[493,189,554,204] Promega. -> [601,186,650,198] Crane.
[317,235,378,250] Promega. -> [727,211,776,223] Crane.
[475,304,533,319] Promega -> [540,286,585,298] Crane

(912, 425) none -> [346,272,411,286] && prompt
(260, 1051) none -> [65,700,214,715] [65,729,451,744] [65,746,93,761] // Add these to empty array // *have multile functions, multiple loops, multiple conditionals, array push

● ● ● ●

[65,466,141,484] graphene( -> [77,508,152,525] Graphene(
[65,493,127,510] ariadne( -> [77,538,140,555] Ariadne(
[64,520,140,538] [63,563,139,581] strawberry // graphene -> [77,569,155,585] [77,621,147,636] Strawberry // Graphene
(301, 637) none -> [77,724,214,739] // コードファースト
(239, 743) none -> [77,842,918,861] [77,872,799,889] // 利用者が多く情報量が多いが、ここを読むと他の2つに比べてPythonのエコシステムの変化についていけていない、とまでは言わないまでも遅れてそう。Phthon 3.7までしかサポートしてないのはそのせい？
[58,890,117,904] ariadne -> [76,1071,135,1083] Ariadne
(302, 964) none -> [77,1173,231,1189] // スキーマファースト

● ● ● ●

### ASSIGNMENT
Would you please copy exactly the part of the entries above that begins at the line containing "[58,890,117,904] ariadne ->" and ends at the line containing "(302, 964) none", both lines included?

### ANSWER SPACE
[58,890,117,904] ariadne -> [76,1071,135,1083] Ariadne
(302, 964) none -> [77,1173,231,1189] // スキーマファースト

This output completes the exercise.